Okay … Überraschung! Mit so ziemlich allem hatte ich gerechnet, nur nicht damit.
Die erste „Probe“fahrt am Sonntag hinterließ einen guten Eindruck. Sicher werde ich mich daran gewöhnen müssen, aber ich konnte nicht feststellen dass etwas nicht in Ordnung sei, soweit man das als Halblaie bemerken könnte. Das Rad fährt sich gut.

Fazit:
Canyon ist in mancherlei Hinsicht eine merkwürdige Firma.
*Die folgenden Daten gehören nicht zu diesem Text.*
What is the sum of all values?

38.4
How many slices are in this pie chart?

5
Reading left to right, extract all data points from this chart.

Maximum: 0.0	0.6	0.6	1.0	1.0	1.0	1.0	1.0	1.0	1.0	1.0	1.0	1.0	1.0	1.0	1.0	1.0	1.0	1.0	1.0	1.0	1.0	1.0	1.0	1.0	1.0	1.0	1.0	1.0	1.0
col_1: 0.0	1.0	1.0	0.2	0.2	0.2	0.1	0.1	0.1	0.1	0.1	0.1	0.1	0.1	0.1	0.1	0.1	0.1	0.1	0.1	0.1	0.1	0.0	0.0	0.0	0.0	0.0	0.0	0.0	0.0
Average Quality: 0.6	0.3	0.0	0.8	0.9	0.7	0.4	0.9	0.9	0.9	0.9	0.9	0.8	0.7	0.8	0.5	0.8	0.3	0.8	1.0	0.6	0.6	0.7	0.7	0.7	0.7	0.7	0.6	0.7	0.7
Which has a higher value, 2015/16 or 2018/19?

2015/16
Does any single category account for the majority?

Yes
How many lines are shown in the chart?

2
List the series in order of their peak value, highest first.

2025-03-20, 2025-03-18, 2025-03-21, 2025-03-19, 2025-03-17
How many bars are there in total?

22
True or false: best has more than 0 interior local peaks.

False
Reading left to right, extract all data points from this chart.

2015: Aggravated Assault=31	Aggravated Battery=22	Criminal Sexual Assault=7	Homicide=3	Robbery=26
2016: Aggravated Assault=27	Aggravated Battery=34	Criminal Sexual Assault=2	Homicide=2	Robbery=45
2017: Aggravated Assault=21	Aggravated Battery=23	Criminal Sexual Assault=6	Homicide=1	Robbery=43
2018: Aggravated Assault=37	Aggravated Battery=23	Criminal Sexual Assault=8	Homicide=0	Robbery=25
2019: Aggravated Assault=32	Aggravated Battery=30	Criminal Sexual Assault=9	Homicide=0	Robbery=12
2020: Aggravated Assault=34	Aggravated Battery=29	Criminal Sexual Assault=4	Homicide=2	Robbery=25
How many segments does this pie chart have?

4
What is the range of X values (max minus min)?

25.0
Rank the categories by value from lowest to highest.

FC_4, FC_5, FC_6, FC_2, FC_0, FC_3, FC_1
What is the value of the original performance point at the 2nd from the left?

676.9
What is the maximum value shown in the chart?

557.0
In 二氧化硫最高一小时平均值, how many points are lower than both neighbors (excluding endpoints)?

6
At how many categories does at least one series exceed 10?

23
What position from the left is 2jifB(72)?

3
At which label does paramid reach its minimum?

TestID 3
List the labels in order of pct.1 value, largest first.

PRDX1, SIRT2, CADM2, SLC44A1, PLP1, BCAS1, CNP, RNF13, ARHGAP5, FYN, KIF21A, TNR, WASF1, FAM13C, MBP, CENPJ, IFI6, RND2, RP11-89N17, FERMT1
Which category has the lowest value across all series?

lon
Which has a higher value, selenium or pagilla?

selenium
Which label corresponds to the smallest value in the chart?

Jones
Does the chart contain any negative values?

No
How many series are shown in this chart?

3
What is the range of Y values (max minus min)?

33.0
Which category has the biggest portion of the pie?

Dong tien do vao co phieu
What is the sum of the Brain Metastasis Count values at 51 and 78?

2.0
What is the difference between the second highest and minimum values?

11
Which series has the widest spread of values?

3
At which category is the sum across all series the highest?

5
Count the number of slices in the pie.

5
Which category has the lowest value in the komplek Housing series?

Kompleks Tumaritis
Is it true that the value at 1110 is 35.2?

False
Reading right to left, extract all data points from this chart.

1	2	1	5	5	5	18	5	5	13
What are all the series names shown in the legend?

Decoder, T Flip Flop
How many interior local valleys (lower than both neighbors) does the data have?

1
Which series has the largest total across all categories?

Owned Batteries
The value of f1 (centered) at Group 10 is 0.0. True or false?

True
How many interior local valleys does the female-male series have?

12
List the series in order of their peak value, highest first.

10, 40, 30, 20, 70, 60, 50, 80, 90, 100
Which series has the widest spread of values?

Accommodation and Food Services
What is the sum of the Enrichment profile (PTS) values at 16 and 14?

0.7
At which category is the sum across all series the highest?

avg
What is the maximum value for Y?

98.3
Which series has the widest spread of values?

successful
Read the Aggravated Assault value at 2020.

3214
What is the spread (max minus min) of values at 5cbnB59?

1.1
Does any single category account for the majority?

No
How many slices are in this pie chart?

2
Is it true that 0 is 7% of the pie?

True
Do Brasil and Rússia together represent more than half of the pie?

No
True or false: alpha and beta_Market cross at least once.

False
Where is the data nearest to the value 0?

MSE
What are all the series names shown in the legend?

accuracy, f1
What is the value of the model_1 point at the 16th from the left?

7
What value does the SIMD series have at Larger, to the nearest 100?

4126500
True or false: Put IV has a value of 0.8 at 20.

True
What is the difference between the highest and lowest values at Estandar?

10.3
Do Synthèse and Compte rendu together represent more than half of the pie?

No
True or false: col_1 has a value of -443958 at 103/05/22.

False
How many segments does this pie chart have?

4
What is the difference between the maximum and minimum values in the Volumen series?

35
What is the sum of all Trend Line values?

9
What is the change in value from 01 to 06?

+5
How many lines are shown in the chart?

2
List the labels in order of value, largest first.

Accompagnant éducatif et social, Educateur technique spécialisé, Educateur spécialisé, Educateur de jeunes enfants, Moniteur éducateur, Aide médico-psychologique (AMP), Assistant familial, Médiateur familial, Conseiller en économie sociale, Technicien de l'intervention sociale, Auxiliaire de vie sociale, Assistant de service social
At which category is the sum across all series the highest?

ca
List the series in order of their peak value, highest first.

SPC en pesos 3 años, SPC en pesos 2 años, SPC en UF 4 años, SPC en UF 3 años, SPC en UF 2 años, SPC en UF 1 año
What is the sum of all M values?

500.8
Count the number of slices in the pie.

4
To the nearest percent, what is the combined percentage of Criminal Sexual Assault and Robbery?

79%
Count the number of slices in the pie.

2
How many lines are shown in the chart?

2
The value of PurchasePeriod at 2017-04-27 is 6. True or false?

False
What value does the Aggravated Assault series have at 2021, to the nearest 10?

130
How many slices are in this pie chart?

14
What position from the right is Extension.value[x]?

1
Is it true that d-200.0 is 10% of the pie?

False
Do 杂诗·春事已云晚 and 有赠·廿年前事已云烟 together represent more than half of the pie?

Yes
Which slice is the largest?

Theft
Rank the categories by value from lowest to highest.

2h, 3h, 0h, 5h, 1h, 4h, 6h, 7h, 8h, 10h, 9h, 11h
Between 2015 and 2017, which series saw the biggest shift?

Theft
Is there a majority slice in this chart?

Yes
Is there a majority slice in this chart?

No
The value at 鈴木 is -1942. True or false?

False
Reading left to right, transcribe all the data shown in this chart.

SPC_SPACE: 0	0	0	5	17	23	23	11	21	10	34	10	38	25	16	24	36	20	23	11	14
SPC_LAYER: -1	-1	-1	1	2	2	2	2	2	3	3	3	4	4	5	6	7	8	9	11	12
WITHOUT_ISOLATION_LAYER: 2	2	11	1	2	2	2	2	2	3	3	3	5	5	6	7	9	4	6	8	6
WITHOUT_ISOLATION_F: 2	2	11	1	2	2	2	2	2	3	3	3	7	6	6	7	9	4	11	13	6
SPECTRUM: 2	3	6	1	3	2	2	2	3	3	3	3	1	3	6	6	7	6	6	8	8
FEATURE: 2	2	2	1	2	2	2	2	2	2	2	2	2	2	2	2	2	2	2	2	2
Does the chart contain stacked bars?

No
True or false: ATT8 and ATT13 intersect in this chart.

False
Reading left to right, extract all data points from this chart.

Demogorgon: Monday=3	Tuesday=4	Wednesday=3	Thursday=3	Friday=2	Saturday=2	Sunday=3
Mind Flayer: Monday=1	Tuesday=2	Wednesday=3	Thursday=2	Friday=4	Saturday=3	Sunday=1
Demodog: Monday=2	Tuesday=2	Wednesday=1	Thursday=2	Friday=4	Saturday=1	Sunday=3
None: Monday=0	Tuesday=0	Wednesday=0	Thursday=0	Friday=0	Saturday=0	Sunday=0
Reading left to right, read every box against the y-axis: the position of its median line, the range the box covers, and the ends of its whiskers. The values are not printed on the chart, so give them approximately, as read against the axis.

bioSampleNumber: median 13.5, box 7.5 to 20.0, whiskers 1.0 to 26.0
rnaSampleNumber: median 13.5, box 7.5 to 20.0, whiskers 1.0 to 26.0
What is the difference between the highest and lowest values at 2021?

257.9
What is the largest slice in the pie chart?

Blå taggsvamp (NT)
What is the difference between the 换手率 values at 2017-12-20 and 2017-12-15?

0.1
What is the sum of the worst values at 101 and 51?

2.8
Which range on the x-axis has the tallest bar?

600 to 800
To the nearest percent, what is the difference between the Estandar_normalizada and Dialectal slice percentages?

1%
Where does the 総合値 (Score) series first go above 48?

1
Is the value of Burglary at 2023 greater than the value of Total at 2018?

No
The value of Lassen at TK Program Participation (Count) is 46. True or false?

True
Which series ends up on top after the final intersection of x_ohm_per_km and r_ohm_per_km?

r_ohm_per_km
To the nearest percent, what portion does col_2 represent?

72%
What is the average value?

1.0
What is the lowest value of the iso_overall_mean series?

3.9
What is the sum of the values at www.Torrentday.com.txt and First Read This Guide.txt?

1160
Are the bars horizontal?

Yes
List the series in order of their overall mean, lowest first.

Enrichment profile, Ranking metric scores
Hochmotiviertes Personal und gute Räder auf der einen Seite, eine augenscheinlich etwas chaotische Verwaltung auf der anderen. Wer bei Canyon kauft sollte sich darauf einstellen, Durchhaltevermögen und eine gute Portion Hartnäckigkeit zu benötigen. Die Räder sind, soweit ich das beurteilen kann, durchweg empfehlenswert. Aber wenn ihr das Paket bekommt kontrolliert lieber jedes Detail zweimal. Ist etwas nicht in Ordnung überlegt euch ob ihr direkt nach Koblenz fahren könnt. Es wirkt Wunder wenn ihr persönlich auf der Matte steht und nicht so einfach auf eine virtuelle lange Bank geschoben werden könnt. Manche Dinge dauern sonst etwas länger als nötig. Mein Eindruck: Viele Köche verderben den Brei! So sollte ich ja auch anfangs das Ersatzrad per Post erhalten, worauf ich dann noch zwei Wochen bis Mitte August hätte warten dürfen, soweit ich das der Aussage des Supports entnehmen konnte. Da hilft nur standhaft sein und Klartext reden! Auch ich hatte nicht gleich gemerkt dass ich anfangs die falsche Größe bekommen hatte! Die Rahmengröße ist zwar auf dem Aufkleber mit der Modellbezeichnung eincodiert, aber offensichtlich so dass nicht mal das eigene Lagerpersonal es immer richtig übersetzen kann. Dass es danach eine ganze Woche und drei Fahrten nach Koblenz gebraucht hat um das zu richten lest ihr weiter oben. Bleibt freundlich, aber sagt konkret an was das Problem ist! Es führt zu nichts die Jungs und Mädels für die Versäumnisse im Büro verantwortlich zu machen. Allerdings erscheint es als ob der Workflow als solches optimierungsbedüftig sei. Wie sonst kann es sein dass während der Abwicklung Probleme auftauchen, die der Kunde üblicherweise nicht zu Gesicht bekommen sollte, wie z.B. nicht beendete Umbuchungen.